Day 137: Symphony No. 9 in D Minor (Maazel)

This morning’s conductor of Anton Bruckner’s unfinished Symphony No. 9 in D Minor WAB 109 (dedicated “to the beloved God”) is American Lorin Maazel (1930-2014).

I first encountered Maestro Maazel on Day 9 in my 144-day project. On that day, he interpreted Bruckner’s First.

Then again on Day 25, Symphony No. 2.

Then again on Day 41, Symphony No. 3.

Then again on Day 57, Symphony No. 4.

Then again on Day 73, Symphony No. 5.

Then again on Day 89, Symphony No. 6.

Then again on Day 105, Symphony No. 7.

Then again, most recently, on Day 121, Symphony 8.
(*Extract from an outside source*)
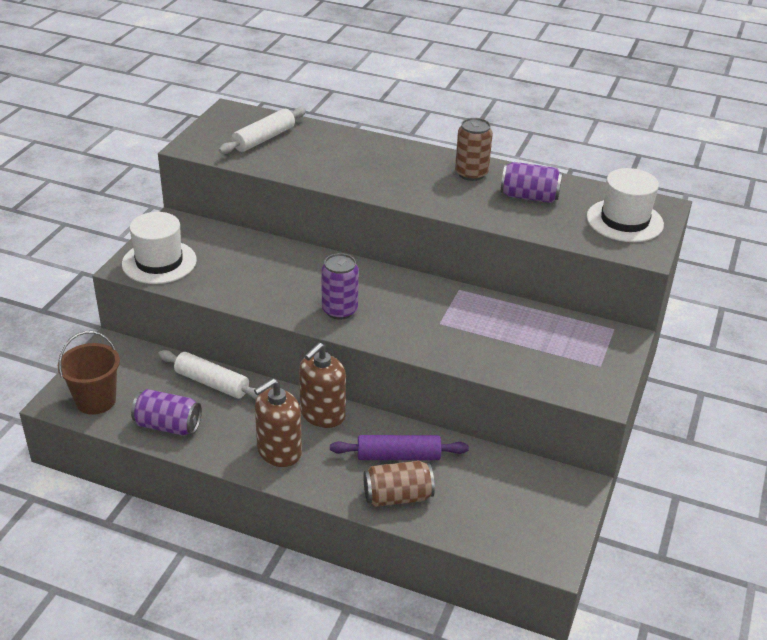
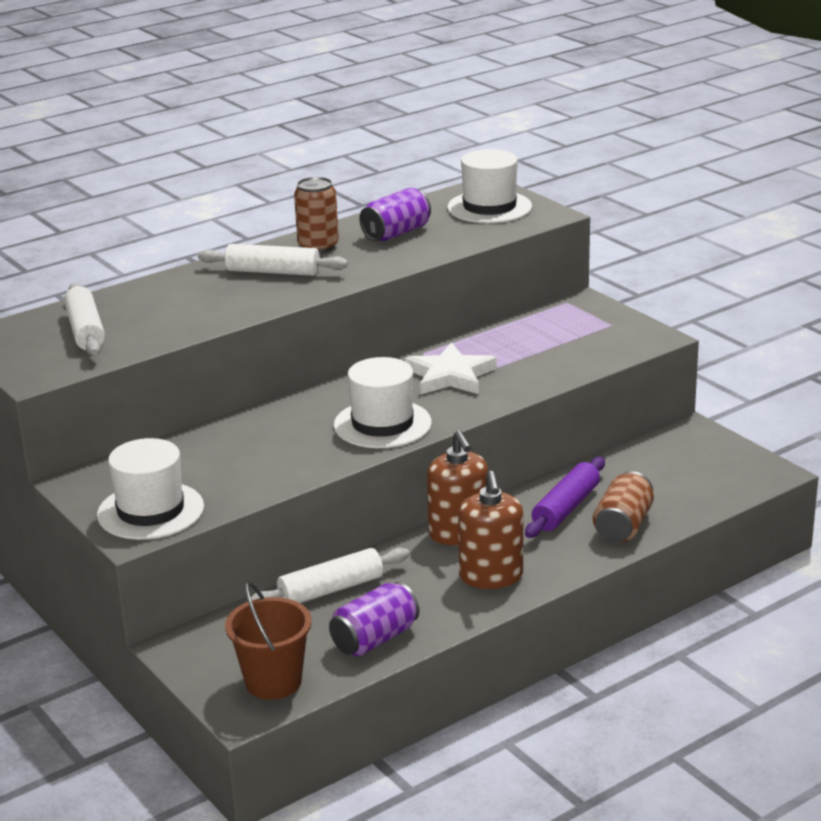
camera: 55 degrees left, 10 degrees down
(339, 310) = (382, 424): purple can -> white hat
(412, 171) = (273, 272): none -> white rolling pin
(436, 315) = (450, 376): none -> white star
I have found Lorin Maazel to be…

Well, this isn’t the time for opinions.

First, the facts about what I’m hearing today:

brucknermaazelboxBruckner’s Symphony No. 9 in D Minor WAB 109, “Edition L. Nowak” (according to the CD sleeve), composed 1884-1890.
Lorin Maazel conducts
Maazel used the “Edition L. Nowak,” according to the CD sleeve
Symphonieorchester des Bayerischen Rundfunks plays
The symphony clocks in at an ass-numbing 70:40 (Yikes!)
This was recorded in Munich, Germany, on March 20, 1999
Maazel was 69 when he conducted it
Bruckner was 72 when he died before finishing the Ninth
This recording was released on the BR Klassic label

Bruckner wrote his symphonies in four parts. He would have this time, too. But he died before completing movement four. The time breakdown of this one (Symphony No. 9 in D Minor), from this particular conductor (Karajan) and this particular orchestra (Berliner Philharmoniker) is as follows:

I. Feierlich, misterioso (D minor)…………………………………………………………………31:17
II. Scherzo. Bewegt, lebhaft (D minor); Trio. Schnell (F-sharp major)……………………………………………………………………………………………………………10:59
II. Adagio. Langsam, feierlich (E major)……………………………………………………….28:23
IV. Finale. (D minor, incomplete)……………………………………………………………………0:00

Total running time: 70:40

Now, the subjective aspects…

Are you kidding me?!?!?

Seventy minutes and forty seconds?!?!?

For three movements?!?!?

As I’ve come to expect from Lorin Maazel, he must have been paid by the minute because nearly every single one of his interpretations are the longest in my 144-day project.

This one is the longest to date for Symphony No. 9:

Barenboim – 60:36
Chailly – 62:47
Wand – 58:04
Gielen – 67:02
Haitink – 59:24
Jochum (White Box) – 60:49
Jochum (Green Box) – 60:44
Karajan – 61:37
Maazel – 70:40

Maazel’s interpretation is 10 minutes longer than most of the previous interpretations by other conductors.

I just can’t get past that. Seriously. Why did Maazel think it necessary to pad his performances with more time?

My Rating:
Recording quality: 4
Overall musicianship: 3
CD liner notes: 3 (short – but interesting – essays on Bruckner, Maazel, and the orchestra, translated into German and English; however, virtually nothing about the recordings – like when? where? what year? some of that information is on the CD sleeves)
How does this make me feel: 2

This was another meandering, bloated, ponderous interpretation from Maestro Maazel.

It didn’t move me.

It just amazed me in its length.

I wasn’t energized by the Scherzo.

I wasn’t awed by the Adagio.

I was just glad when I’d heard it through two or three times and declared, “Enough is enough.”

Ugh.

As if that weren’t bad enough, there’s that damned applause at the end – only this time with a 20-second gap between when the music stops and the first tentative clapping starts.

That may not sound like a lot of time. But listen to it. It’s an eternity.

What was the audience doing? Waiting until every last note decayed? Were they asleep? Were they bored? Were they awed?